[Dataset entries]
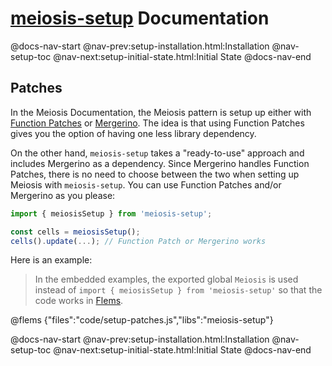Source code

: # [meiosis-setup](https://meiosis.js.org/setup) Documentation

@docs-nav-start
@nav-prev:setup-installation.html:Installation
@nav-setup-toc
@nav-next:setup-initial-state.html:Initial State
@docs-nav-end

## Patches

In the Meiosis Documentation, the Meiosis pattern is setup up either with
[Function Patches](https://meiosis.js.org/docs/04-meiosis-with-function-patches.html) or
[Mergerino](https://meiosis.js.org/docs/05-meiosis-with-mergerino.html). The idea is that using
Function Patches gives you the option of having one less library dependency.

On the other hand, `meiosis-setup` takes a "ready-to-use" approach and includes Mergerino as a
dependency. Since Mergerino handles Function Patches, there is no need to choose between the two
when setting up Meiosis with `meiosis-setup`. You can use Function Patches and/or Mergerino as you
please:

```js
import { meiosisSetup } from 'meiosis-setup';

const cells = meiosisSetup();
cells().update(...); // Function Patch or Mergerino works
```

Here is an example:

> In the embedded examples, the exported global `Meiosis` is used instead of
`import { meiosisSetup } from 'meiosis-setup'` so that the code works in
[Flems](https://flems.io).

@flems {"files":"code/setup-patches.js","libs":"meiosis-setup"}

@docs-nav-start
@nav-prev:setup-installation.html:Installation
@nav-setup-toc
@nav-next:setup-initial-state.html:Initial State
@docs-nav-end


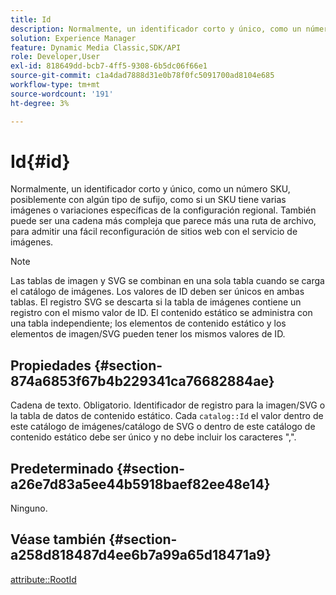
 ```yaml
---
title: Id
description: Normalmente, un identificador corto y único, como un número SKU, posiblemente con algún tipo de sufijo, como si un SKU tiene varias imágenes o variaciones específicas de la configuración regional.
solution: Experience Manager
feature: Dynamic Media Classic,SDK/API
role: Developer,User
exl-id: 818649dd-bcb7-4ff5-9308-6b5dc06f66e1
source-git-commit: c1a4dad7888d31e0b78f0fc5091700ad8104e685
workflow-type: tm+mt
source-wordcount: '191'
ht-degree: 3%

---
```


# Id{#id}

Normalmente, un identificador corto y único, como un número SKU, posiblemente con algún tipo de sufijo, como si un SKU tiene varias imágenes o variaciones específicas de la configuración regional. También puede ser una cadena más compleja que parece más una ruta de archivo, para admitir una fácil reconfiguración de sitios web con el servicio de imágenes.

>[!NOTE]
>
>Las tablas de imagen y SVG se combinan en una sola tabla cuando se carga el catálogo de imágenes. Los valores de ID deben ser únicos en ambas tablas. El registro SVG se descarta si la tabla de imágenes contiene un registro con el mismo valor de ID. El contenido estático se administra con una tabla independiente; los elementos de contenido estático y los elementos de imagen/SVG pueden tener los mismos valores de ID.

## Propiedades {#section-874a6853f67b4b229341ca76682884ae}

Cadena de texto. Obligatorio. Identificador de registro para la imagen/SVG o la tabla de datos de contenido estático. Cada `catalog::Id` el valor dentro de este catálogo de imágenes/catálogo de SVG o dentro de este catálogo de contenido estático debe ser único y no debe incluir los caracteres &quot;,&quot;.

## Predeterminado {#section-a26e7d83a5ee44b5918baef82ee48e14}

Ninguno.

## Véase también {#section-a258d818487d4ee6b7a99a65d18471a9}

[attribute::RootId](../../../../../../is-api/image-catalog/image-serving-api-ref/c-image-catalog-reference/c-attributes-reference/r-rootid.md#reference-13653312925e4a08b90f99961d53f546)
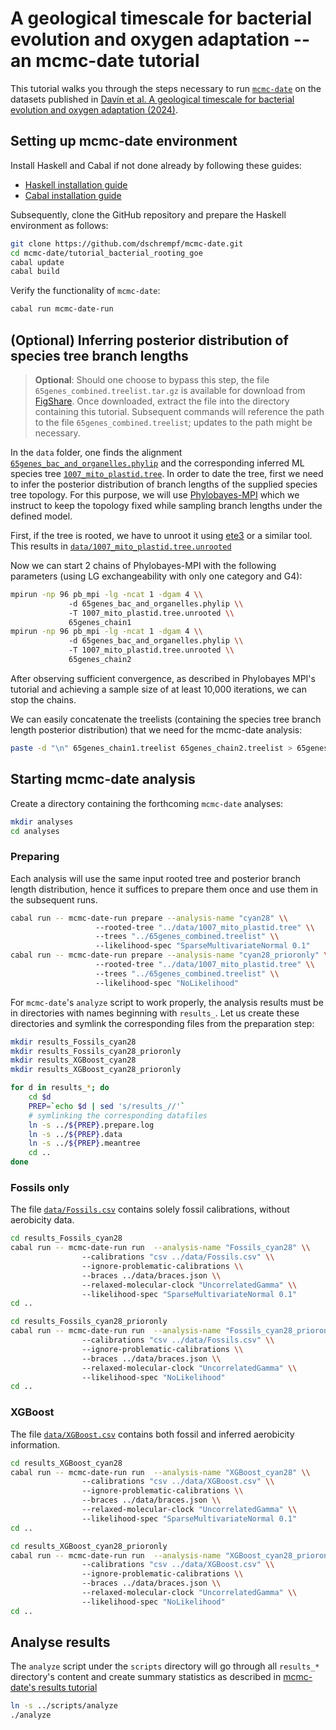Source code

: # A geological timescale for bacterial evolution and oxygen adaptation -- an mcmc-date tutorial

This tutorial walks you through the steps necessary to run [`mcmc-date`](https://github.com/dschrempf/mcmc-date/tree/master) on the datasets published in [Davín et al. A geological timescale for bacterial evolution and oxygen adaptation (2024)](https://doi.org/10.6084/m9.figshare.23899299).

## Setting up mcmc-date environment

Install Haskell and Cabal if not done already by following these guides:

- [Haskell installation guide](https://www.haskell.org/ghcup/install/)
- [Cabal installation guide](https://www.haskell.org/cabal/)

Subsequently, clone the GitHub repository and prepare the Haskell environment as follows:
```sh
git clone https://github.com/dschrempf/mcmc-date.git
cd mcmc-date/tutorial_bacterial_rooting_goe
cabal update
cabal build
```

Verify the functionality of `mcmc-date`:
```sh
cabal run mcmc-date-run
```

## (Optional) Inferring posterior distribution of species tree branch lengths

>**Optional**: Should one choose to bypass this step, the file `65genes_combined.treelist.tar.gz` is available for download from [FigShare](https://doi.org/10.6084/m9.figshare.23899299.). Once downloaded, extract the file into the directory containing this tutorial. Subsequent commands will reference the path to the file `65genes_combined.treelist`; updates to the path might be necessary.

In the `data` folder, one finds the alignment [`65genes_bac_and_organelles.phylip`](data/65genes_bac_and_organelles.phylip) and the corresponding inferred ML species tree [`1007_mito_plastid.tree`](data/1007_mito_plastid.tree). In order to date the tree, first we need to infer the posterior distribution of branch lengths of the supplied species tree topology. For this purpose, we will use [Phylobayes-MPI](https://github.com/bayesiancook/pbmpi) which we instruct to keep the topology fixed while sampling branch lengths under the defined model.

First, if the tree is rooted, we have to unroot it using [ete3](http://etetoolkit.org/) or a similar tool. This results in [`data/1007_mito_plastid.tree.unrooted`](data/1007_mito_plastid.tree.unrooted)

Now we can start 2 chains of Phylobayes-MPI with the following parameters (using LG exchangeability with only one category and G4):
```sh
mpirun -np 96 pb_mpi -lg -ncat 1 -dgam 4 \\
		     -d 65genes_bac_and_organelles.phylip \\
		     -T 1007_mito_plastid.tree.unrooted \\
		     65genes_chain1
mpirun -np 96 pb_mpi -lg -ncat 1 -dgam 4 \\
		     -d 65genes_bac_and_organelles.phylip \\
		     -T 1007_mito_plastid.tree.unrooted \\
		     65genes_chain2
```

After observing sufficient convergence, as described in Phylobayes MPI's tutorial and achieving a sample size of at least 10,000 iterations, we can stop the chains.

We can easily concatenate the treelists (containing the species tree branch length posterior distribution) that we need for the mcmc-date analysis:
```sh
paste -d "\n" 65genes_chain1.treelist 65genes_chain2.treelist > 65genes_combined.treelist
```

## Starting mcmc-date analysis

Create a directory containing the forthcoming `mcmc-date` analyses:
```sh
mkdir analyses
cd analyses
```

### Preparing

Each analysis will use the same input rooted tree and posterior branch length distribution, hence it suffices to prepare them once and use them in the subsequent runs.

```sh
cabal run -- mcmc-date-run prepare --analysis-name "cyan28" \\
				   --rooted-tree "../data/1007_mito_plastid.tree" \\
				   --trees "../65genes_combined.treelist" \\
				   --likelihood-spec "SparseMultivariateNormal 0.1"
cabal run -- mcmc-date-run prepare --analysis-name "cyan28_prioronly" \\
				   --rooted-tree "../data/1007_mito_plastid.tree" \\
				   --trees "../65genes_combined.treelist" \\
				   --likelihood-spec "NoLikelihood"
```

For `mcmc-date`'s `analyze` script to work properly, the analysis results must be in directories with names beginning with `results_`. Let us create these directories and symlink the corresponding files from the preparation step:
```sh
mkdir results_Fossils_cyan28
mkdir results_Fossils_cyan28_prioronly
mkdir results_XGBoost_cyan28
mkdir results_XGBoost_cyan28_prioronly

for d in results_*; do
	cd $d
	PREP=`echo $d | sed 's/results_//'`
	# symlinking the corresponding datafiles
	ln -s ../${PREP}.prepare.log
	ln -s ../${PREP}.data
	ln -s ../${PREP}.meantree
	cd ..
done
```

### Fossils only

The file [`data/Fossils.csv`](data/Fossils.csv) contains solely fossil calibrations, without aerobicity data.

```sh
cd results_Fossils_cyan28
cabal run -- mcmc-date-run run  --analysis-name "Fossils_cyan28" \\
				--calibrations "csv ../data/Fossils.csv" \\
				--ignore-problematic-calibrations \\
				--braces ../data/braces.json \\
				--relaxed-molecular-clock "UncorrelatedGamma" \\
				--likelihood-spec "SparseMultivariateNormal 0.1"
cd ..
```

```sh
cd results_Fossils_cyan28_prioronly
cabal run -- mcmc-date-run run  --analysis-name "Fossils_cyan28_prioronly" \\
				--calibrations "csv ../data/Fossils.csv" \\
				--ignore-problematic-calibrations \\
				--braces ../data/braces.json \\
				--relaxed-molecular-clock "UncorrelatedGamma" \\
				--likelihood-spec "NoLikelihood"
cd ..
```

### XGBoost

The file [`data/XGBoost.csv`](data/XGBoost.csv) contains both fossil and inferred aerobicity information.

```sh
cd results_XGBoost_cyan28
cabal run -- mcmc-date-run run  --analysis-name "XGBoost_cyan28" \\
				--calibrations "csv ../data/XGBoost.csv" \\
				--ignore-problematic-calibrations \\
				--braces ../data/braces.json \\
				--relaxed-molecular-clock "UncorrelatedGamma" \\
				--likelihood-spec "SparseMultivariateNormal 0.1"
cd ..
```

```sh
cd results_XGBoost_cyan28_prioronly
cabal run -- mcmc-date-run run  --analysis-name "XGBoost_cyan28_prioronly" \\
				--calibrations "csv ../data/XGBoost.csv" \\
				--ignore-problematic-calibrations \\
				--braces ../data/braces.json \\
				--relaxed-molecular-clock "UncorrelatedGamma" \\
				--likelihood-spec "NoLikelihood"
cd ..
```

## Analyse results

The `analyze` script under the `scripts` directory will go through all `results_*` directory's content and create summary statistics as described in [mcmc-date's results tutorial](https://github.com/dschrempf/mcmc-date/blob/master/tutorial/results.pdf)
```sh
ln -s ../scripts/analyze
./analyze
```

> _WHAT IS BEING ASKED_: From the records above, transcribe without alteration every line from the one with "valores de ID." to the one with "## Véase también", inclusive.

> _EXPECTED ANSWER_:
>Las tablas de imagen y SVG se combinan en una sola tabla cuando se carga el catálogo de imágenes. Los valores de ID deben ser únicos en ambas tablas. El registro SVG se descarta si la tabla de imágenes contiene un registro con el mismo valor de ID. El contenido estático se administra con una tabla independiente; los elementos de contenido estático y los elementos de imagen/SVG pueden tener los mismos valores de ID.

## Propiedades {#section-874a6853f67b4b229341ca76682884ae}

Cadena de texto. Obligatorio. Identificador de registro para la imagen/SVG o la tabla de datos de contenido estático. Cada `catalog::Id` el valor dentro de este catálogo de imágenes/catálogo de SVG o dentro de este catálogo de contenido estático debe ser único y no debe incluir los caracteres &quot;,&quot;.

## Predeterminado {#section-a26e7d83a5ee44b5918baef82ee48e14}

Ninguno.

## Véase también {#section-a258d818487d4ee6b7a99a65d18471a9}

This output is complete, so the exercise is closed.